Grace replied, “I thought for sure you’d say opt out and put her down.”
Max shrugged. “That’s not my call to make. You’ve been toting her around so it’s obviously not a call you’ll make either. Not an option, as I see it. Something better than Benadryl is though, so that’s what I assumed we’d go with.”
“If she were your child, what would you do?” Grace asked, stroking Macy’s forehead.
“I don’t have a child.”
“But if she were your child what would you do?”
“I’d… I’d end it now for her.”
Grace exhaled and nodded.
“It’s unfair to ask me that because I don’t have a child. I don’t know what it’s like to have a child. In a bad analogy, it would be like asking me if I were Jewish would I eat pork. A hypothetical decision based on experience I don’t have.”
Max was right and Grace knew it. He didn’t have that innate parental instinct that guided him. Grace did. When it came to her children, like every parent, she tried to think of the best interest of the child.
Was allowing Macy to linger in the best interest of Macy or the best interest of Grace? It was something she’d grappled with all day.
Truth was, Grace knew instinctively that her time with Macy was limited and a part of her, selfish or not, wanted to grab and hold on to every second she had left with her baby.
EIGHT – ELLIPSIS
Following Stanton’s advice, Paul gathered those who came to the shelter in a close circle in their safe haven gymnasium.
He could tell by their faces that none of them were at ease. They were frightened, confused.

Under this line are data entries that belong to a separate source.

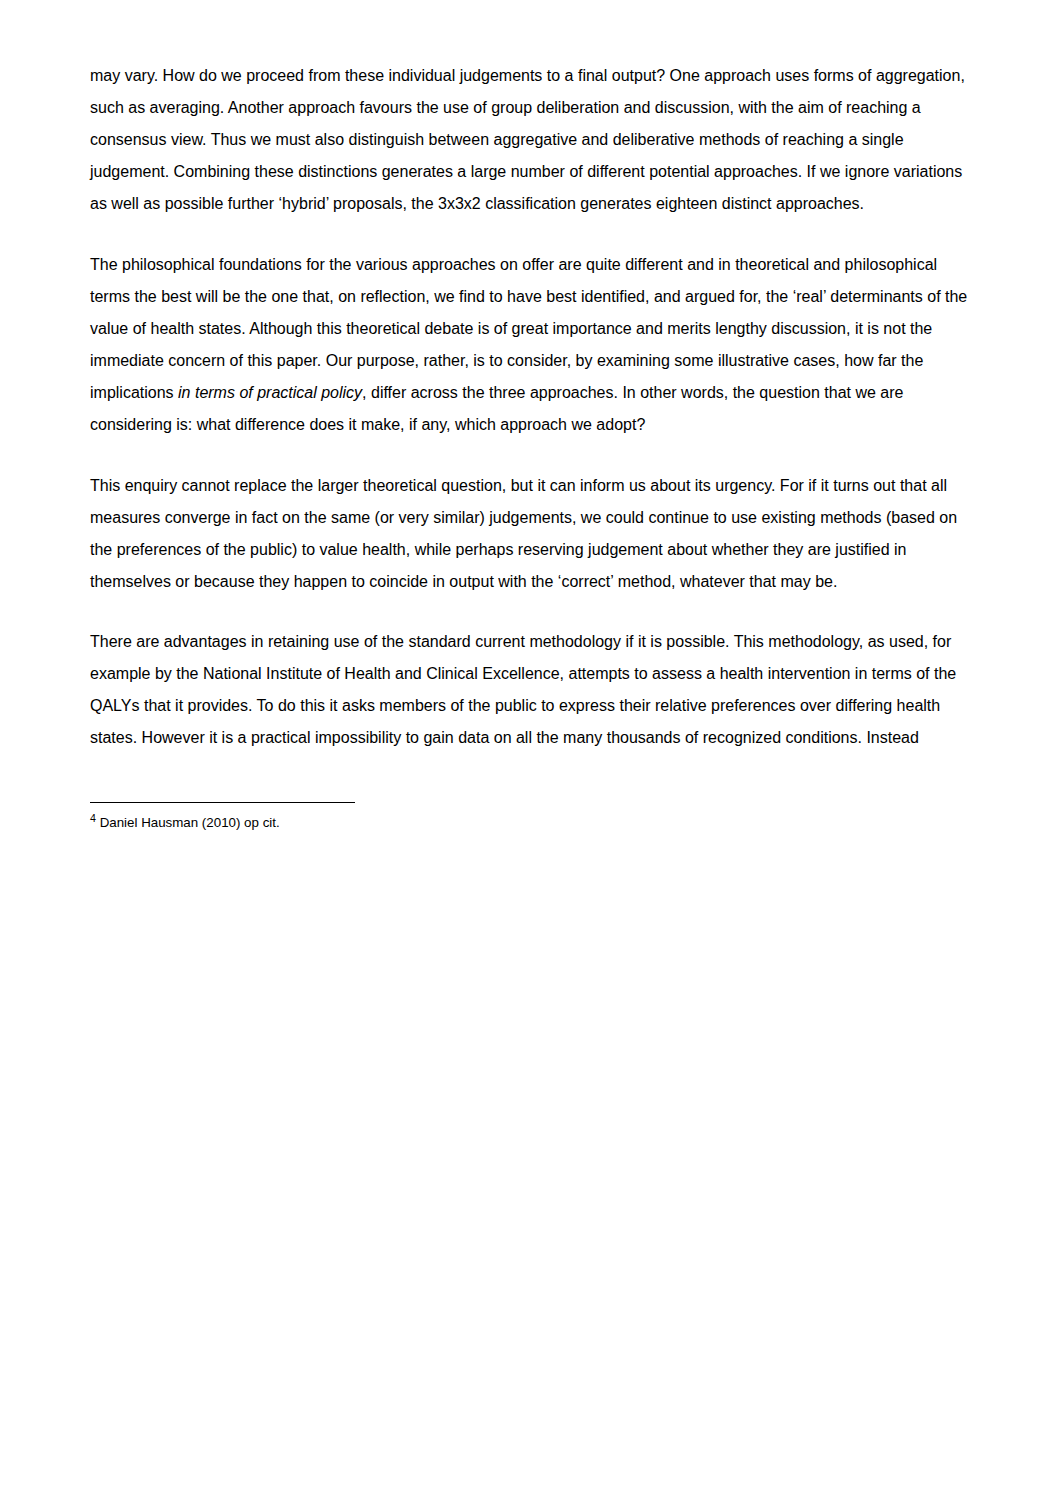may vary. How do we proceed from these individual judgements to a final output? One approach uses forms of aggregation, such as averaging. Another approach favours the use of group deliberation and discussion, with the aim of reaching a consensus view. Thus we must also distinguish between aggregative and deliberative methods of reaching a single judgement. Combining these distinctions generates a large number of different potential approaches. If we ignore variations as well as possible further ‘hybrid’ proposals, the 3x3x2 classification generates eighteen distinct approaches.
The philosophical foundations for the various approaches on offer are quite different and in theoretical and philosophical terms the best will be the one that, on reflection, we find to have best identified, and argued for, the ‘real’ determinants of the value of health states. Although this theoretical debate is of great importance and merits lengthy discussion, it is not the immediate concern of this paper. Our purpose, rather, is to consider, by examining some illustrative cases, how far the implications in terms of practical policy, differ across the three approaches. In other words, the question that we are considering is: what difference does it make, if any, which approach we adopt?
This enquiry cannot replace the larger theoretical question, but it can inform us about its urgency. For if it turns out that all measures converge in fact on the same (or very similar) judgements, we could continue to use existing methods (based on the preferences of the public) to value health, while perhaps reserving judgement about whether they are justified in themselves or because they happen to coincide in output with the ‘correct’ method, whatever that may be.
There are advantages in retaining use of the standard current methodology if it is possible. This methodology, as used, for example by the National Institute of Health and Clinical Excellence, attempts to assess a health intervention in terms of the QALYs that it provides. To do this it asks members of the public to express their relative preferences over differing health states. However it is a practical impossibility to gain data on all the many thousands of recognized conditions. Instead
4 Daniel Hausman (2010) op cit.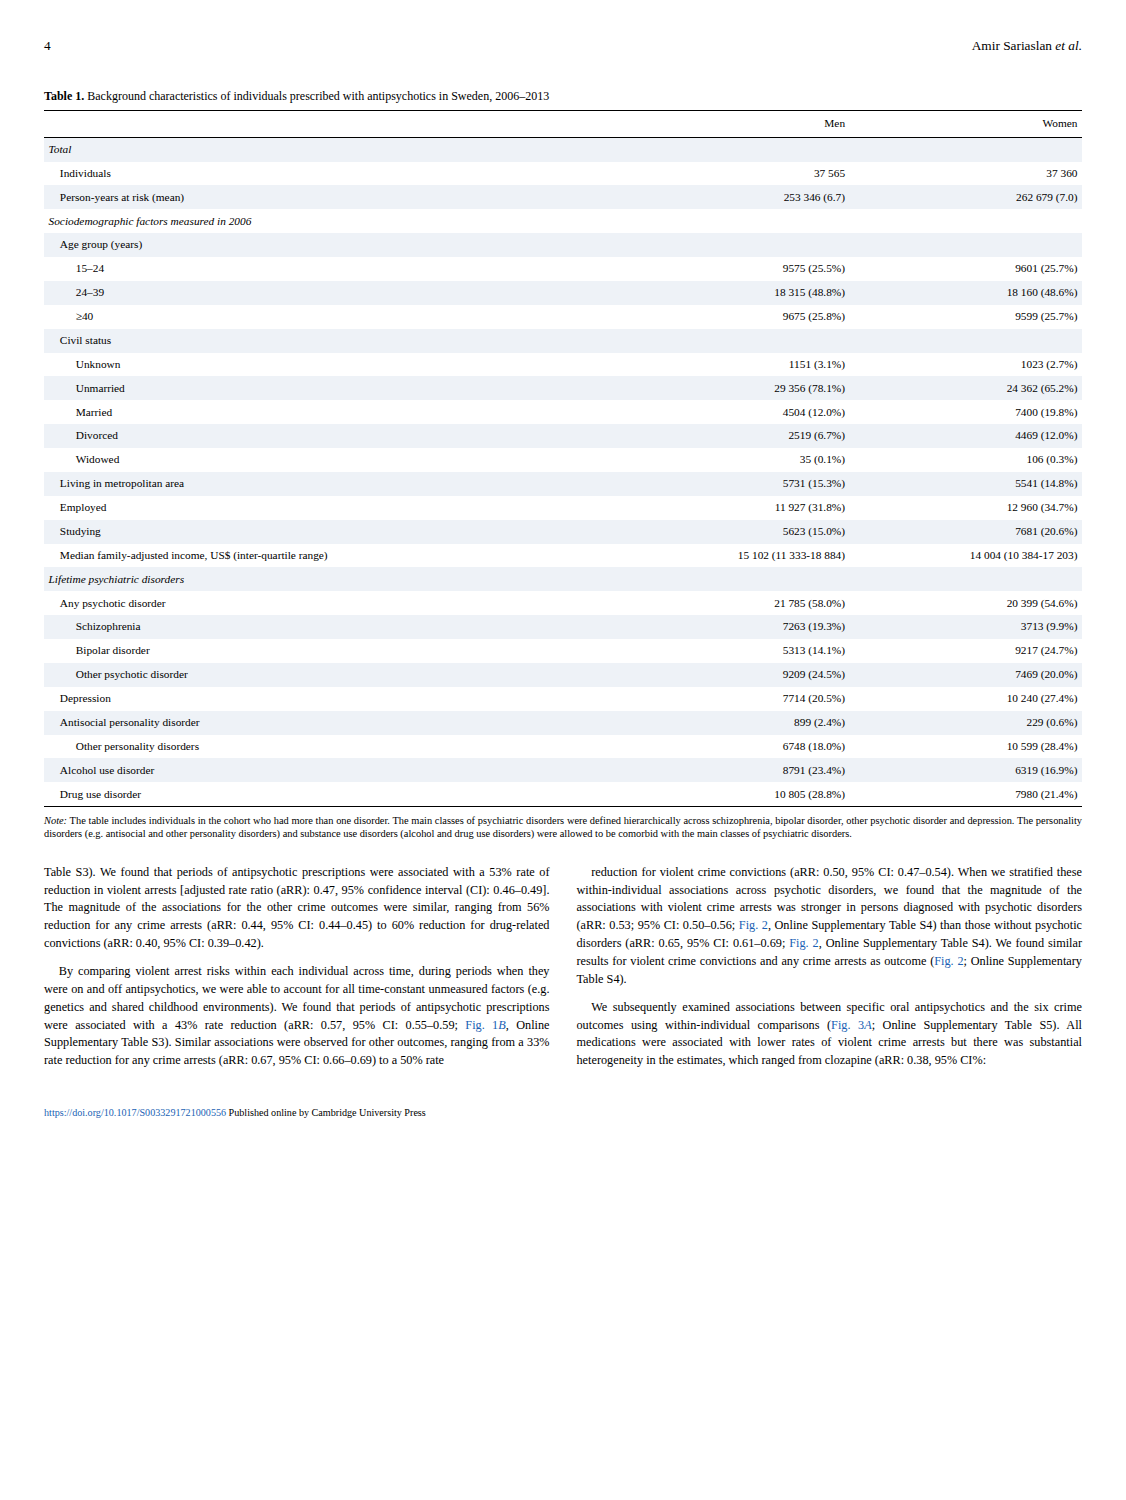4 Amir Sariaslan et al.
Table 1. Background characteristics of individuals prescribed with antipsychotics in Sweden, 2006–2013
| | Men | Women |
| --- | --- | --- |
| Total | | |
| Individuals | 37 565 | 37 360 |
| Person-years at risk (mean) | 253 346 (6.7) | 262 679 (7.0) |
| Sociodemographic factors measured in 2006 | | |
| Age group (years) | | |
| 15–24 | 9575 (25.5%) | 9601 (25.7%) |
| 24–39 | 18 315 (48.8%) | 18 160 (48.6%) |
| ≥40 | 9675 (25.8%) | 9599 (25.7%) |
| Civil status | | |
| Unknown | 1151 (3.1%) | 1023 (2.7%) |
| Unmarried | 29 356 (78.1%) | 24 362 (65.2%) |
| Married | 4504 (12.0%) | 7400 (19.8%) |
| Divorced | 2519 (6.7%) | 4469 (12.0%) |
| Widowed | 35 (0.1%) | 106 (0.3%) |
| Living in metropolitan area | 5731 (15.3%) | 5541 (14.8%) |
| Employed | 11 927 (31.8%) | 12 960 (34.7%) |
| Studying | 5623 (15.0%) | 7681 (20.6%) |
| Median family-adjusted income, US$ (inter-quartile range) | 15 102 (11 333-18 884) | 14 004 (10 384-17 203) |
| Lifetime psychiatric disorders | | |
| Any psychotic disorder | 21 785 (58.0%) | 20 399 (54.6%) |
| Schizophrenia | 7263 (19.3%) | 3713 (9.9%) |
| Bipolar disorder | 5313 (14.1%) | 9217 (24.7%) |
| Other psychotic disorder | 9209 (24.5%) | 7469 (20.0%) |
| Depression | 7714 (20.5%) | 10 240 (27.4%) |
| Antisocial personality disorder | 899 (2.4%) | 229 (0.6%) |
| Other personality disorders | 6748 (18.0%) | 10 599 (28.4%) |
| Alcohol use disorder | 8791 (23.4%) | 6319 (16.9%) |
| Drug use disorder | 10 805 (28.8%) | 7980 (21.4%) |
Note: The table includes individuals in the cohort who had more than one disorder. The main classes of psychiatric disorders were defined hierarchically across schizophrenia, bipolar disorder, other psychotic disorder and depression. The personality disorders (e.g. antisocial and other personality disorders) and substance use disorders (alcohol and drug use disorders) were allowed to be comorbid with the main classes of psychiatric disorders.
Table S3). We found that periods of antipsychotic prescriptions were associated with a 53% rate of reduction in violent arrests [adjusted rate ratio (aRR): 0.47, 95% confidence interval (CI): 0.46–0.49]. The magnitude of the associations for the other crime outcomes were similar, ranging from 56% reduction for any crime arrests (aRR: 0.44, 95% CI: 0.44–0.45) to 60% reduction for drug-related convictions (aRR: 0.40, 95% CI: 0.39–0.42).
By comparing violent arrest risks within each individual across time, during periods when they were on and off antipsychotics, we were able to account for all time-constant unmeasured factors (e.g. genetics and shared childhood environments). We found that periods of antipsychotic prescriptions were associated with a 43% rate reduction (aRR: 0.57, 95% CI: 0.55–0.59; Fig. 1B, Online Supplementary Table S3). Similar associations were observed for other outcomes, ranging from a 33% rate reduction for any crime arrests (aRR: 0.67, 95% CI: 0.66–0.69) to a 50% rate
reduction for violent crime convictions (aRR: 0.50, 95% CI: 0.47–0.54). When we stratified these within-individual associations across psychotic disorders, we found that the magnitude of the associations with violent crime arrests was stronger in persons diagnosed with psychotic disorders (aRR: 0.53; 95% CI: 0.50–0.56; Fig. 2, Online Supplementary Table S4) than those without psychotic disorders (aRR: 0.65, 95% CI: 0.61–0.69; Fig. 2, Online Supplementary Table S4). We found similar results for violent crime convictions and any crime arrests as outcome (Fig. 2; Online Supplementary Table S4).
We subsequently examined associations between specific oral antipsychotics and the six crime outcomes using within-individual comparisons (Fig. 3A; Online Supplementary Table S5). All medications were associated with lower rates of violent crime arrests but there was substantial heterogeneity in the estimates, which ranged from clozapine (aRR: 0.38, 95% CI%:
https://doi.org/10.1017/S0033291721000556 Published online by Cambridge University Press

“So you see there is some semblance of safety,” Paul told them. “We stay high up, they won’t make it to us. Even the dead... ish aren’t exhibiting the ability to climb at this time. They reach, jump, hell they’ll jump from a window at you and get back up. But at this time, they are not going up.”
A man in the group spoke up, “We’re aren’t high. We’re in this gym.”
“Behind steel doors.”
“Lot of good that will do it. Get enough of them together, they’ll break in. Or worse, someone in here turns and starts a chain reaction. I was in the supermarket when one person,” he held up a finger, “one – turned. Within five minutes, anyone bitten or scratched were turning.”
“If anyone feels safer being upstairs or locked in a classroom, you are more than welcome to go there,” Paul said. “We’re here together because it is easier to protect everyone in one place.”